14. The method of claim 10, wherein the selecting of the key frame comprises:

calculating an occurrence probability of each unit frame occurring within the plurality of unit frames;

calculating a presence probability of each unit frame present within a plurality of previously stored reference frames;

assigning a first relevance value to each unit frame with a higher occurrence probability, and assigning a second relevance value to the each unit frame with a higher presence probability,

wherein the first relevance value indicates a higher probability of being selected as a key frame and the second relevance value indicates a lower probability of being selected as a key frame, and estimating relevance of each unit frame by taking into consideration both the first relevance value and the second relevance value; and

determining the unit frame as the key frame according to the assigned first and second relevance values.

15. The method of claim 10, wherein the calculating of the emotion probability comprises further calculating a respective emotion probability of each of the unit frames, and determining the emotion of the speaker using both the emotion probability of the key frame and the calculated respective emotion probabilities of the unit frames.

16. The method of claim 15, wherein the calculating of the respective emotion probability of each of the unit frames comprises:

extracting a respective global feature from each unit frame and classifying the emotion of the speaker into at least one of the predefined emotion categories using the SVM and the extracted respective global features; or classifying the emotion of the speaker into at least one emotion category that corresponds to a generative model that is capable of generating a largest number of parameter vectors same as or similar to those of the unit frames, wherein the generative model is one of Gaussian Mixture Model (GMM) and Hidden Markov Model (HMM), which are obtained from learning each emotion category.

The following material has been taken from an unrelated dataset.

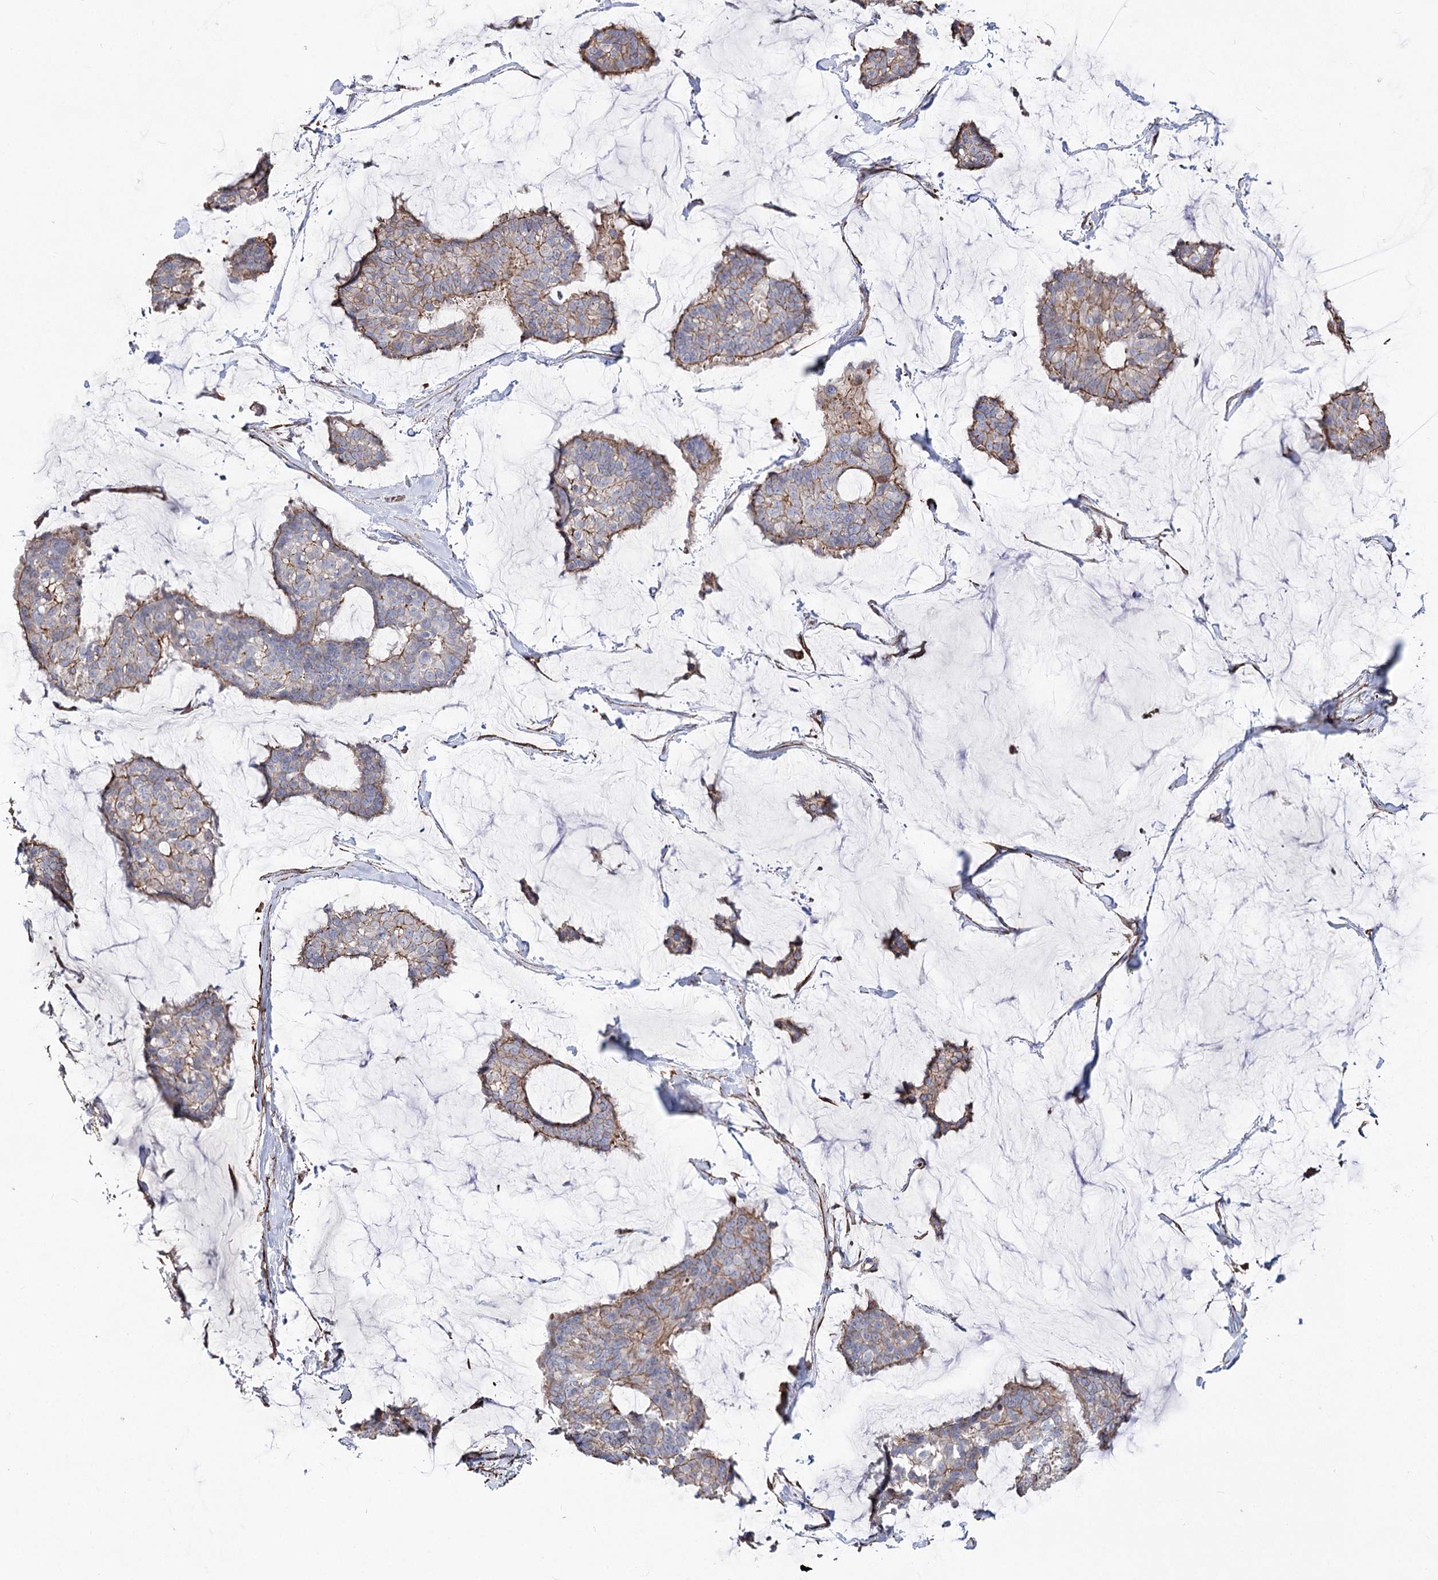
{"staining": {"intensity": "moderate", "quantity": "25%-75%", "location": "cytoplasmic/membranous"}, "tissue": "breast cancer", "cell_type": "Tumor cells", "image_type": "cancer", "snomed": [{"axis": "morphology", "description": "Duct carcinoma"}, {"axis": "topography", "description": "Breast"}], "caption": "Protein staining exhibits moderate cytoplasmic/membranous positivity in approximately 25%-75% of tumor cells in breast cancer. (DAB IHC with brightfield microscopy, high magnification).", "gene": "ARHGAP20", "patient": {"sex": "female", "age": 93}}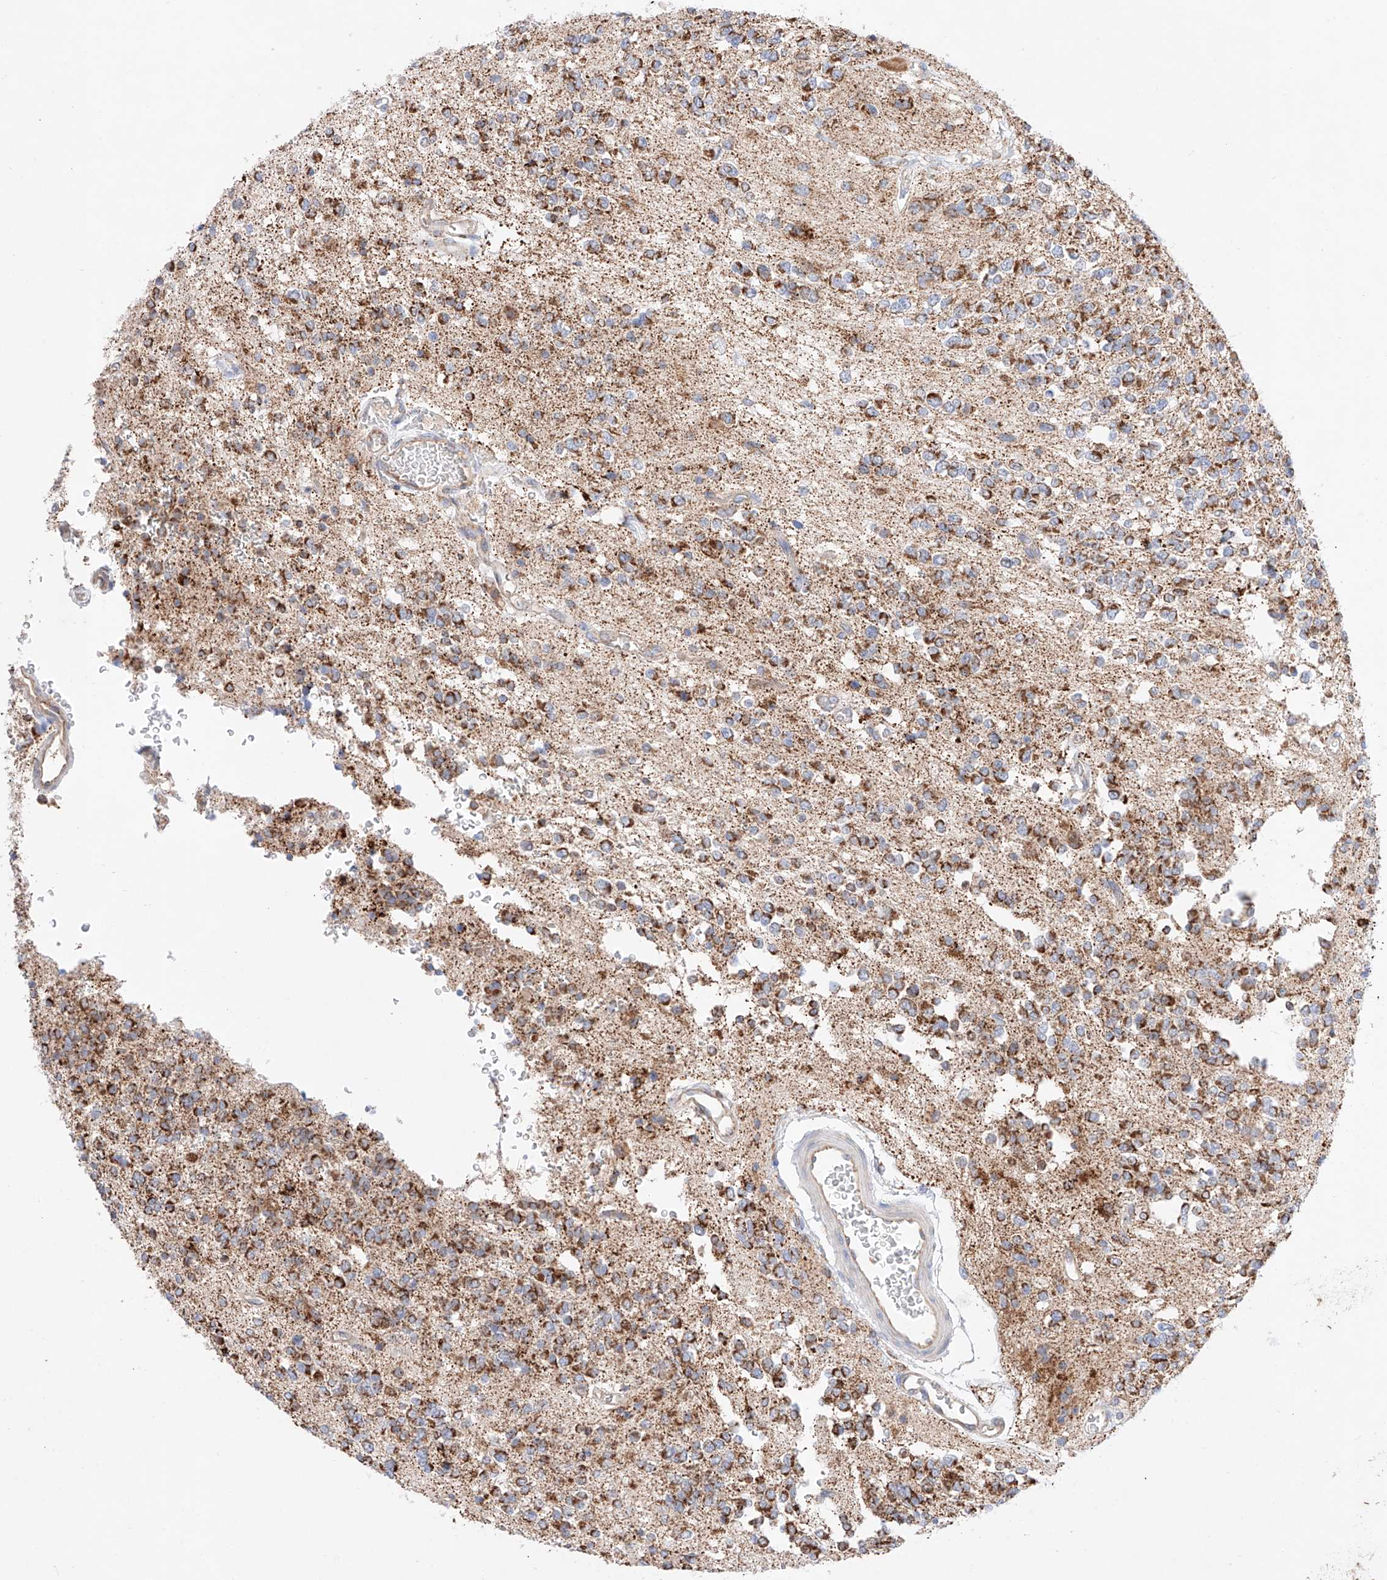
{"staining": {"intensity": "moderate", "quantity": ">75%", "location": "cytoplasmic/membranous"}, "tissue": "glioma", "cell_type": "Tumor cells", "image_type": "cancer", "snomed": [{"axis": "morphology", "description": "Glioma, malignant, High grade"}, {"axis": "topography", "description": "Brain"}], "caption": "High-grade glioma (malignant) stained with a brown dye demonstrates moderate cytoplasmic/membranous positive positivity in about >75% of tumor cells.", "gene": "KTI12", "patient": {"sex": "male", "age": 34}}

17. An apparatus for emotion recognition, comprising:

a microphone configured to detect an input speech; and

a processor configured to divide the input speech into a plurality of unit frames, to select a unit frame as a key frame among the plurality of unit frames based on relevance of each of the unit frames for emotion recognition, to calculate an emotion probability of the selected key frame, to determine an emotion of the speaker based on the calculated emotion probability, to select a unit frame with a lower probability of presence than a predetermined fraction of the plurality of unit frames as the key frame, and to calculate the emotion probability by extracting a global feature from the selected key frame and classifying an emotion of the speaker into at least one of predefined emotion categories using a support vector machine (SVM) mechanism and the global feature, or by classifying an emotion of the speaker into at least one emotion category that corresponds to a generative model that is capable of generating a largest number of parameter vectors same as or similar to those of the key frames, wherein the generative model is one of Gaussian Mixture Model (GMM) and Hidden Markov Model (HMM), which are obtained from learning each emotion category.

18. The apparatus of claim 17, wherein the processor is configured to select a unit frame with a higher probability of occurrence than a predetermined fraction of the plurality of unit frames as the key frame.